Reviews: “Mortal Kombat,” Beastie Boys and TV On The Radio

Mortal Kombat
I recently bought the new “Mortal Kombat” game for my X-Box 360 with high expectations. It was getting good reviews and as I normally never pay attention to other people’s reviews (thanks to Pitchfork.com’s music reviews being unbelievably snobbish), but when it comes to “MK” I need some input.
After the first two installments, the series became ridiculous and the opposite of “fun.” “MK3” also coincided with the end of the arcade era due to home consoles.
But the latest in the series went back to basics: blood, guts and brainless violence.
Not only that, it has a ton of hidden extras and downloadable content to keep me busy on my time off (about 6-to-8 hours on Saturdays).
The gameplay is also fixed. And by fixed, I mean I’m not baffled by what the heck I’m doing with the controls. Eliminating the run button, making combos fairly easy (“MK3” was notoriously frustrating for those whose hands do not move as fast as the speed of light).
The storyline is simple, outrageous and forgettable all in one. The only reason to play the story mode is to unlock two hidden characters. It’s not that hard and can be done in a few hours.
Then there are the classic fatalities. As desensitized as I thought I was, there have been some graphic violence in this game that made me a bit queasy. Yet, some are so insane that I question the sanity of the people who designed the game.
Anyway, the game features most of the characters from the first three games, tries to tie them together in the story mode and ends on a cliffhanger.
Overall, I enjoy the game and plan on wasting some of my time this weekend on it.

TV On The Radio Vs. The Beastie Boys
I recently purchased two new albums; the new TV On The Radio and the new Beastie Boys.
First, TVOTR’s new album, “Nine Types of Light” picks up in sound and vibe from their 2008 release “Dear Science.”
To describe this bands sound, I would have to say it sounds like a mash up between Nine Inch Nails, Radiohead and David Bowie. In a sense, awesome.
On a whole, the album is lush with sounds and atmosphere. The tunes are melodious and interesting. I doubt a band like this is destined for hit singles, but the music is well done, interesting and forces the listener to actually pay attention to it as a whole. It’s not a pick a song here type of band and album.
The Beastie Boys are back and better than what they were doing on their last proper release.
“Hot Sauce Committee Part 2” is what I would say would be a better follow up to 1998’s “Hello Nasty” in that it is layered with samples and live instruments. Their sense of humor seems to have come back as well, as their rhymes are as snarky as ever.

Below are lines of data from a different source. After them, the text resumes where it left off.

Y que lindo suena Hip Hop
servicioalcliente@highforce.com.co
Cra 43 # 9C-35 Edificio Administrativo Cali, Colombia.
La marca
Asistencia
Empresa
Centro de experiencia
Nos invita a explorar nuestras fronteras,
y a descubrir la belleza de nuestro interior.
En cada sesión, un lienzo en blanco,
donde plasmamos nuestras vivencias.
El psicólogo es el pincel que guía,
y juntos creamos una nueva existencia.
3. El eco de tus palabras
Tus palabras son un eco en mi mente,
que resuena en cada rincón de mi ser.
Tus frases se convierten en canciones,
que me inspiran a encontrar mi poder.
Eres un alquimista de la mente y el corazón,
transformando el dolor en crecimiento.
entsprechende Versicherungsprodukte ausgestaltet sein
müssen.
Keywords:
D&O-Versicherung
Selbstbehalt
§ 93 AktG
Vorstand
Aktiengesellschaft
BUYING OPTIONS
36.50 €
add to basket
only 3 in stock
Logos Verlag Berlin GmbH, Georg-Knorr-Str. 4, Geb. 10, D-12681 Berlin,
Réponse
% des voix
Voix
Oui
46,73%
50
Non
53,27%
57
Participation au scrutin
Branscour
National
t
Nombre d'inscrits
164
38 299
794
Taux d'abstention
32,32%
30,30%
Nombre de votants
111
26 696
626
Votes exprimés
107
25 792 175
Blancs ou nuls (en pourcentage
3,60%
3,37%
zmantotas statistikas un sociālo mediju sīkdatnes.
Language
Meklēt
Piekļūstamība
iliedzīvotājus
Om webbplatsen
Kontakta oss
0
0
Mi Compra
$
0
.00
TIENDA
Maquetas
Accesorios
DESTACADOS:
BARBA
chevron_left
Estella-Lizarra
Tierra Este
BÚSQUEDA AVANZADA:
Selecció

Granted, they are not the best rappers ever (that would be Jay Z in my opinion) but they have pushed the sonic boundaries of how hip hop has sounded since “Paul’s Boutique.” They implement hip hop with classical music, country, punk, jazz, funk and just about any other genre one can think of.
I highly recommend these two albums. Both are great, really weird and of high quality in sound and content.